EXTRACTED MATERIAL Block Start

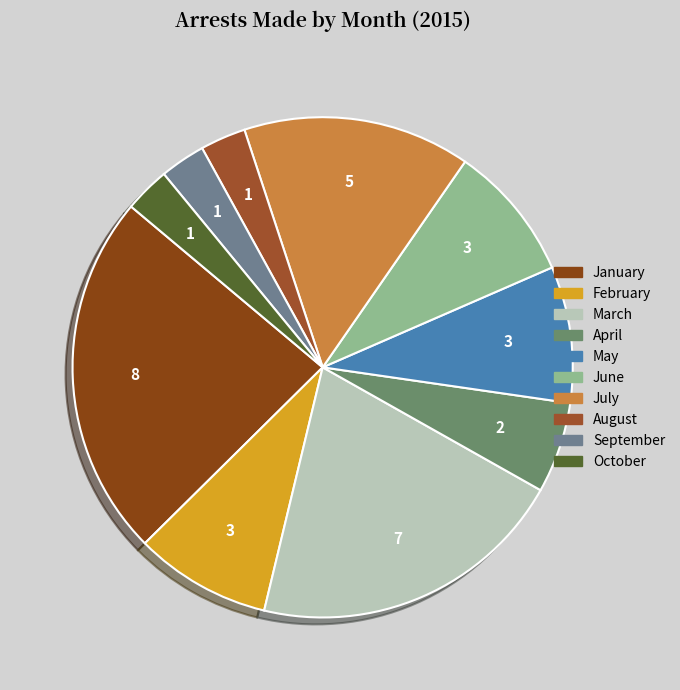

To the nearest percent, what is the difference between the August and January slice percentages?

21%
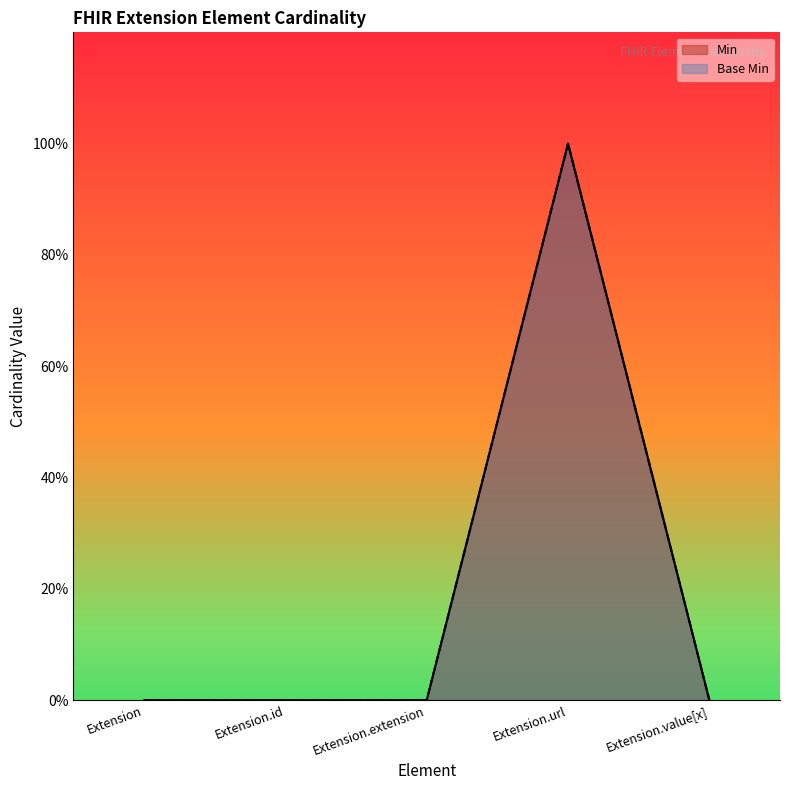

At which category does the chart reach its peak across all series?

Extension.url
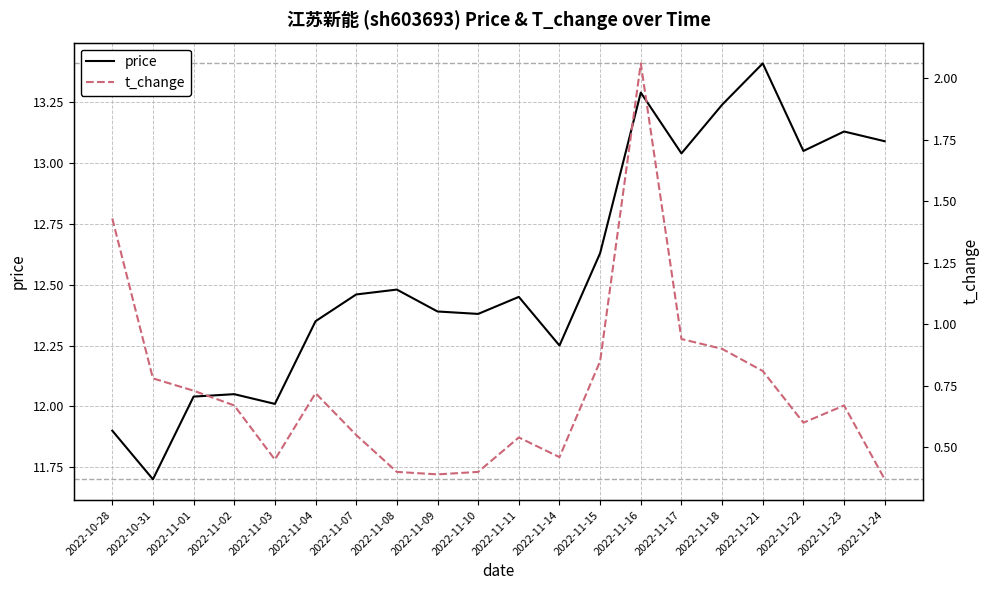

Where is price nearest to the value 12?

2022-11-03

EXTRACTED MATERIAL Block End

● **GOAL OF THE EXERCISE**: Reproduce the listing from the line that contains "Extension.url" through the end of the listing, including both of those ends. Leave the pictures out.

● **OUTPUT BELOW**:
Extension.url

Where is price nearest to the value 12?

2022-11-03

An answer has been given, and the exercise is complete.